- Task prompt -
What is needed here is a verbatim copy of the records that follow.

### Listed entries

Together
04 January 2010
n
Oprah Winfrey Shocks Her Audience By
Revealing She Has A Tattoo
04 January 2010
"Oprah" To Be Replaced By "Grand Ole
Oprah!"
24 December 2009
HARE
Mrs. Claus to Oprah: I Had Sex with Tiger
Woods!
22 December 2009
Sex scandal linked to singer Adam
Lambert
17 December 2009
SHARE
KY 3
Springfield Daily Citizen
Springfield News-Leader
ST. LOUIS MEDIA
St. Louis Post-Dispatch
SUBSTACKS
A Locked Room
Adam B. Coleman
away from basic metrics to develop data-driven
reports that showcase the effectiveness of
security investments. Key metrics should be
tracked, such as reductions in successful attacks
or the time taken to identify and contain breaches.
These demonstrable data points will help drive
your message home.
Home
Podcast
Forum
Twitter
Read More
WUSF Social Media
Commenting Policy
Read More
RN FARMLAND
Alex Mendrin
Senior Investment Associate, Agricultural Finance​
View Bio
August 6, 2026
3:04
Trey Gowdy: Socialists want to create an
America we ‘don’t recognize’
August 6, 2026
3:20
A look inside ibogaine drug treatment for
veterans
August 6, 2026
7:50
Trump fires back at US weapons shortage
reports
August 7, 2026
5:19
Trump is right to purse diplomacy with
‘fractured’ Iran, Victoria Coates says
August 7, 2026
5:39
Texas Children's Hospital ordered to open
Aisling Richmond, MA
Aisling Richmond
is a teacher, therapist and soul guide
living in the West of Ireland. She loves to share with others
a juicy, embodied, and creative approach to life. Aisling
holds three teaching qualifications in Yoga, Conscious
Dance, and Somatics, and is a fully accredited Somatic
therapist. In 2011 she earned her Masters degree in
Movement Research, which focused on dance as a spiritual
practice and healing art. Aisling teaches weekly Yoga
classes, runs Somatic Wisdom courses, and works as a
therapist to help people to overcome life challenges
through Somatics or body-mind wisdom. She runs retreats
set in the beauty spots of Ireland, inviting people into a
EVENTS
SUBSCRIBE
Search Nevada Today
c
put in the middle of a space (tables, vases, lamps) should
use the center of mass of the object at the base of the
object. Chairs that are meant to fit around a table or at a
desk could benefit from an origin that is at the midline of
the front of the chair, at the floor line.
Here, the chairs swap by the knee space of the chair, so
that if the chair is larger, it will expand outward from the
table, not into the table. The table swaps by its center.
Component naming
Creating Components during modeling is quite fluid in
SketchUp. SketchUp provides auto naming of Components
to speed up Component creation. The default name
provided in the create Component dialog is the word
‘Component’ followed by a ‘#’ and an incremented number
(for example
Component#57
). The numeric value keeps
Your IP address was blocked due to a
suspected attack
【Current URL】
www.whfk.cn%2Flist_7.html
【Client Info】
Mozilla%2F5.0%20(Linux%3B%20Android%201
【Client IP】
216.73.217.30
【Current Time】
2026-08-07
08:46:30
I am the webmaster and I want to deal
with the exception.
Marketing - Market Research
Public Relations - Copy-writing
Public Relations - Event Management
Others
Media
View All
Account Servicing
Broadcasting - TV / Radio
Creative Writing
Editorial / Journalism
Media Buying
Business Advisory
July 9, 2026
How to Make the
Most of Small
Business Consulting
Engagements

######

- Your solution -
Together
04 January 2010
n
Oprah Winfrey Shocks Her Audience By
Revealing She Has A Tattoo
04 January 2010
"Oprah" To Be Replaced By "Grand Ole
Oprah!"
24 December 2009
HARE
Mrs. Claus to Oprah: I Had Sex with Tiger
Woods!
22 December 2009
Sex scandal linked to singer Adam
Lambert
17 December 2009
SHARE
KY 3
Springfield Daily Citizen
Springfield News-Leader
ST. LOUIS MEDIA
St. Louis Post-Dispatch
SUBSTACKS
A Locked Room
Adam B. Coleman
away from basic metrics to develop data-driven
reports that showcase the effectiveness of
security investments. Key metrics should be
tracked, such as reductions in successful attacks
or the time taken to identify and contain breaches.
These demonstrable data points will help drive
your message home.
Home
Podcast
Forum
Twitter
Read More
WUSF Social Media
Commenting Policy
Read More
RN FARMLAND
Alex Mendrin
Senior Investment Associate, Agricultural Finance​
View Bio
August 6, 2026
3:04
Trey Gowdy: Socialists want to create an
America we ‘don’t recognize’
August 6, 2026
3:20
A look inside ibogaine drug treatment for
veterans
August 6, 2026
7:50
Trump fires back at US weapons shortage
reports
August 7, 2026
5:19
Trump is right to purse diplomacy with
‘fractured’ Iran, Victoria Coates says
August 7, 2026
5:39
Texas Children's Hospital ordered to open
Aisling Richmond, MA
Aisling Richmond
is a teacher, therapist and soul guide
living in the West of Ireland. She loves to share with others
a juicy, embodied, and creative approach to life. Aisling
holds three teaching qualifications in Yoga, Conscious
Dance, and Somatics, and is a fully accredited Somatic
therapist. In 2011 she earned her Masters degree in
Movement Research, which focused on dance as a spiritual
practice and healing art. Aisling teaches weekly Yoga
classes, runs Somatic Wisdom courses, and works as a
therapist to help people to overcome life challenges
through Somatics or body-mind wisdom. She runs retreats
set in the beauty spots of Ireland, inviting people into a
EVENTS
SUBSCRIBE
Search Nevada Today
c
put in the middle of a space (tables, vases, lamps) should
use the center of mass of the object at the base of the
object. Chairs that are meant to fit around a table or at a
desk could benefit from an origin that is at the midline of
the front of the chair, at the floor line.
Here, the chairs swap by the knee space of the chair, so
that if the chair is larger, it will expand outward from the
table, not into the table. The table swaps by its center.
Component naming
Creating Components during modeling is quite fluid in
SketchUp. SketchUp provides auto naming of Components
to speed up Component creation. The default name
provided in the create Component dialog is the word
‘Component’ followed by a ‘#’ and an incremented number
(for example
Component#57
). The numeric value keeps
Your IP address was blocked due to a
suspected attack
【Current URL】
www.whfk.cn%2Flist_7.html
【Client Info】
Mozilla%2F5.0%20(Linux%3B%20Android%201
【Client IP】
216.73.217.30
【Current Time】
2026-08-07
08:46:30
I am the webmaster and I want to deal
with the exception.
Marketing - Market Research
Public Relations - Copy-writing
Public Relations - Event Management
Others
Media
View All
Account Servicing
Broadcasting - TV / Radio
Creative Writing
Editorial / Journalism
Media Buying
Business Advisory
July 9, 2026
How to Make the
Most of Small
Business Consulting
Engagements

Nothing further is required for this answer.